International career
- Nigeria U-20
- Nigeria

= Alaba Jonathan =

Nigerian footballer

Alaba Jonathan (born 1 June 1992 Calabar, Nigeria) is a Nigerian footballer who plays as a goalkeeper for Pelican Stars.

== Career ==

=== Development ===
Alaba Jonathan began her career in the youth of the Navy Angels. After she failed to qualify for the senior team of the Navy Angels, she moved to the Pelican Stars in spring 2010 where she remains under contract.

=== National team ===
Jonathan is a member of Nigeria's national team and has played at least once for the team. Jonathan represented her home country as a third goalkeeper at the 2011 FIFA Women's World Cup in Germany. Previously in 2010, she participated in the U-20 World Cup for the Nigeria U-20's.

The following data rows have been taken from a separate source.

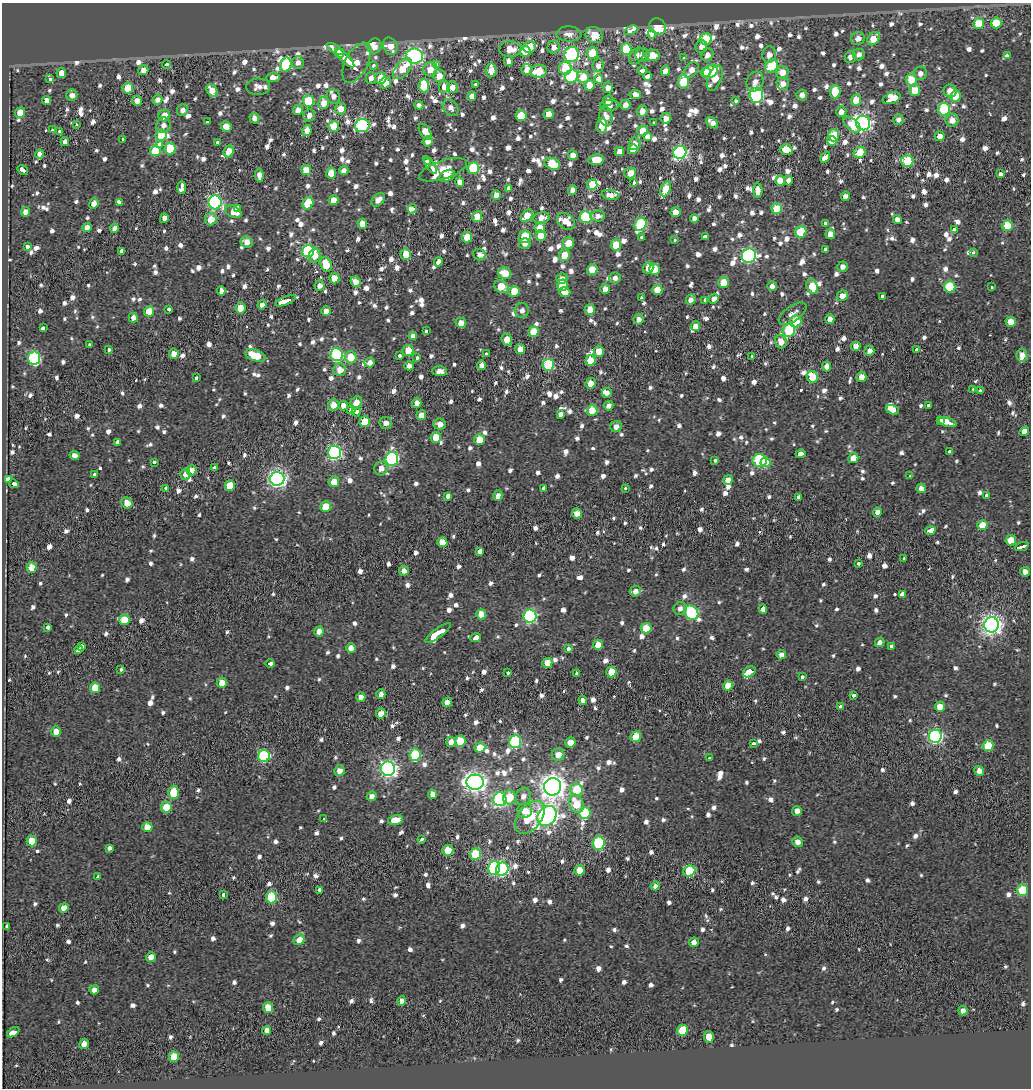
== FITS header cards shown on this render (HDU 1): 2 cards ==
NAXIS1  =                 1029
NAXIS2  =                 1086

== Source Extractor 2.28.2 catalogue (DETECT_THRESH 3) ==
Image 1029 x 1086 px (HDU 1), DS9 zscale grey, 1 PNG px = 1 image px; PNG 1033 x 1090 px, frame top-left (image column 1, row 1086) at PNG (2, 3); each listed source drawn as its Kron ellipse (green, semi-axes under 4 px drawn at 4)
Background -0.148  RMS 2.2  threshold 6.5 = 3 sigma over >= 5 px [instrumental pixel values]
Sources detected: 1389; of the 1389, the 500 brightest by FLUX_AUTO listed and drawn (889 fainter detections omitted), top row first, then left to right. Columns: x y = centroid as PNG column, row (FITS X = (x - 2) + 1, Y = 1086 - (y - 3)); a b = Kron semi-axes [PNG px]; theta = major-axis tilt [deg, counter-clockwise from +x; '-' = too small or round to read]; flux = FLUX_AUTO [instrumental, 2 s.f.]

She was shortlisted by coach Thomas Dennerby to be among the 27 women's team that will feature in the 2019 Fifa Women's World Cup in Austria.

== International career ==
Alaba Jonathan was in goal as the Falconets reached the final of the 2010 FIFA U-20 Women’s World Cup in Germany.
It was the first time an African team would play in the final of a major FIFA women’s tournament, a feat the Falconets repeated in 2014 in Canada.
Alaba went on to feature for the Super Falcons and was in goal when the team won the Africa Women’s Cup of Nations in Cameroon in 2016.

Senior Level & Super Falcons:

Nigeria’s Super Falcons on Saturday emerged African champions with a hard-earned victory over Cameroon. The Falcons’ 1-0 defeat of the Lionesses ensured that they retained the AWCON title they won two years ago. The match proved to be a particularly stern test for the Nigerian team. The Cameroonians created several chances; goalkeeper Jonathan Alaba was called to action on a number of occasions, as the Lionesses tried in vain to break the deadlock

== Club career ==
Bayelsa Queens FC: Super 4 champion and Bayelsa Queens goalkeeper Alaba Jonathan says her performance during the competition was her response to questions whether she was ready for a bigger role as a national team player.